Вероятность повторного появления табу на инцест с партнером значительно возрастает после появления детей. До тех пор, напоминания о родительских прототипах, на которых наш выбор любовников подсознательно основан, можно просто держать в страхе. Но как только в коридоре появляется детская коляска и милый ребенок, называющий человека, которого мы когда-то связали или исследовали с секс-игрушкой, как "мама" или "папа", обе стороны могут значительно начать пугаться, жаловаться на чувство усталости и рано ложиться спать.
Дихотомия растет между "чистыми" вещами, которые можно делать с партнером, которого любишь, и "грязными" вещами, которые все еще хочется делать, но можно только представить себе, что достаточно свободно делать с почти незнакомым человеком. Он может чувствовать себя невыносимо неуважительно, чтобы хотеть заниматься любовью, или поставить вопрос на самый острый, трахать доброго человека, который позже будет готовить коробки для завтрака и устраивать школьный распорядок дня.
Чтобы начать преодолевать эту проблему, стоит отметить, что не все дети равны в своих тенденциях к созданию сексуальных трудностей для людей в более поздней жизни. Родители, которым очень неудобно их тело, могут посылать скрытые сигналы о том, что секс всегда грязен, плох и опасен – и таким образом создают у своего ребенка впечатление, что он действительно не может принадлежать к любовным отношениям. Более целостный и зрелый родитель, с другой стороны, может предположить, что они примирились со своими желаниями и расслабились в отношении некоторых протосексуальных вещей, которые маленькие дети естественно и невинно делают: делают много шума и беспорядка, проявляют интерес к своему телу и (в определенном возрасте) много говорят о ПУ. Чувство, что человек может быть непослушным и все еще любимым и "хорошим" - это один из великих подарков, которые родители могут завещать своему ребенку.

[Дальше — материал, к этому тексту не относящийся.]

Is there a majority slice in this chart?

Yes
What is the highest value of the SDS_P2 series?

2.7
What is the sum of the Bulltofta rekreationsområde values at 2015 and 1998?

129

Большая часть работы по восстановлению дихотомии любви / секса может, как ни странно для чего-то столь физического, быть выполнена в уме. Мы можем концептуально начать реабилитировать секс как серьезную и по-своему вполне респектабельную тему, которой могут глубоко интересоваться хорошие люди, которые любят своих детей и свою работу и вкладываются в честную жизнь; что не должно быть никакого конфликта между стремлением быть грязным и развращенным в одних точках и приличным и респектабельным в других. Мы можем вместить множество людей: нас, которые хотят пороть, унижать или очернять, и нас, которые хотят давать советы, воспитывать и давать советы. Можно быть шлюхой и Мадонной, животным и святым. Вместо того чтобы искать разных партнеров, мы могли бы менее разрушительно просто принять разные роли. Ребенок не может выразить любовь и сексуальность родителю, и наоборот. Но одна из привилегий взрослой жизни состоит в том, что нам больше не нужно стесняться такой парадигмы. Наши любовники не должны быть только уютными сородичами и ответственными милыми друзьями, они могут на время – в самом лучшем трансгрессивном смысле – также быть чем-то другим, что чрезвычайно важно для нашего психического благополучия и выживания наших отношений: партнерами по преступлению.